* _EXERCISE_
Could you turn the text of the items into a JSON list of strings, one string per line, with blank lines left out? Begin at the start of the items and stop after the line that contains "ng og drift", and keep the pictures out of the list.

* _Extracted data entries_
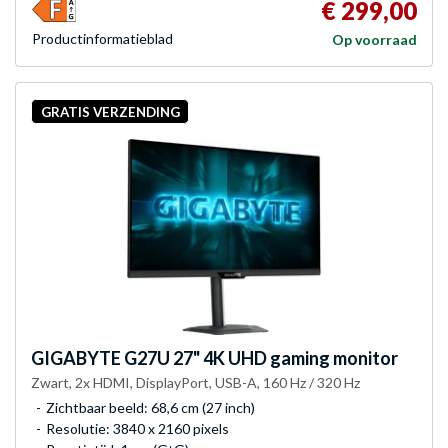
€ 299,00
Product­informatieblad
Op voorraad
GRATIS VERZENDING
GIGABYTE
G27U 27" 4K UHD gaming monitor
Zwart, 2x HDMI, DisplayPort, USB-A, 160 Hz / 320 Hz
Zichtbaar beeld: 68,6 cm (27 inch)
Resolutie: 3840 x 2160 pixels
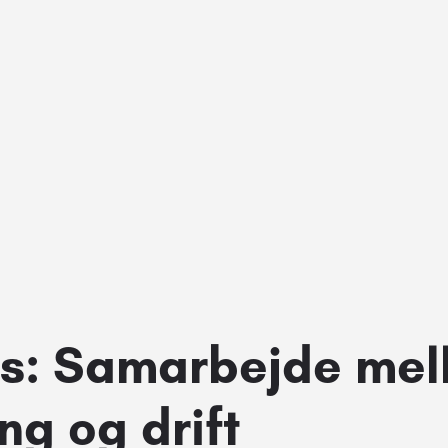
s: Samarbejde mel
ng og drift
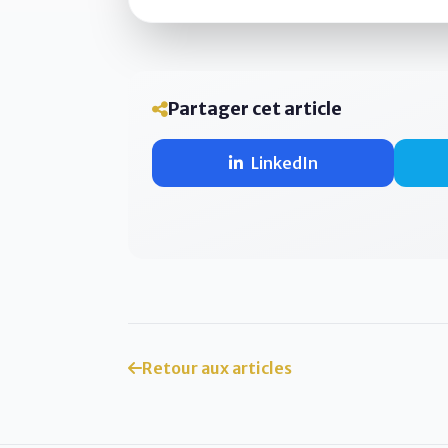
Partager cet article
LinkedIn
Retour aux articles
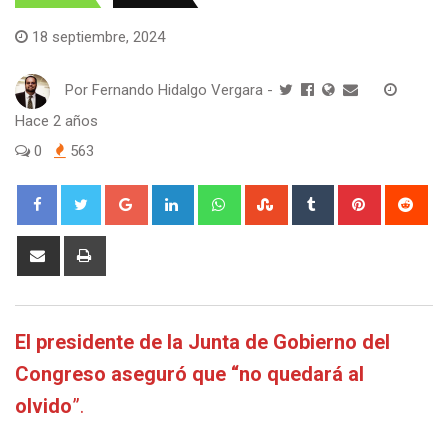
18 septiembre, 2024
Por
Fernando Hidalgo Vergara
-
Hace 2 años
0
563
Google+
LinkedIn
Whatsapp
StumbleUpon
Tumblr
Pinterest
Red
Share
Print
via
Email
El presidente de la Junta de Gobierno del
Congreso aseguró que “no quedará al
olvido
”.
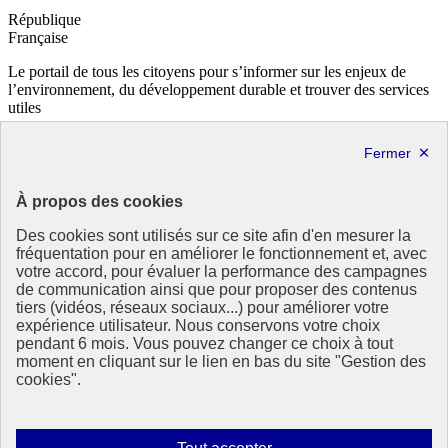
République
Française
Le portail de tous les citoyens pour s’informer sur les enjeux de
l’environnement, du développement durable et trouver des services
utiles
info.gouv.fr
- ouvre une nouvelle fenêtre
service-public.fr
- ouvre une nouvelle fenêtre
legifrance.gouv.fr
- ouvre une nouvelle fenêtre
data.gouv.fr
- ouvre une nouvelle fenêtre
À propos des cookies
Partenaire
Des cookies sont utilisés sur ce site afin d'en mesurer la
fréquentation pour en améliorer le fonctionnement et, avec
votre accord, pour évaluer la performance des campagnes
de communication ainsi que pour proposer des contenus
tiers (vidéos, réseaux sociaux...) pour améliorer votre
expérience utilisateur. Nous conservons votre choix
pendant 6 mois. Vous pouvez changer ce choix à tout
Partenaire principal :
moment en cliquant sur le lien en bas du site "Gestion des
Eionet Portal
cookies".
Plan du site
Accessibilité : totalement conforme
Mentions légales
Autoriser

* _REPLY TO THE TASK_
[
  "€ 299,00",
  "Product­informatieblad",
  "Op voorraad",
  "GRATIS VERZENDING",
  "GIGABYTE",
  "G27U 27\" 4K UHD gaming monitor",
  "Zwart, 2x HDMI, DisplayPort, USB-A, 160 Hz / 320 Hz",
  "Zichtbaar beeld: 68,6 cm (27 inch)",
  "Resolutie: 3840 x 2160 pixels",
  "s: Samarbejde mel",
  "ng og drift"
]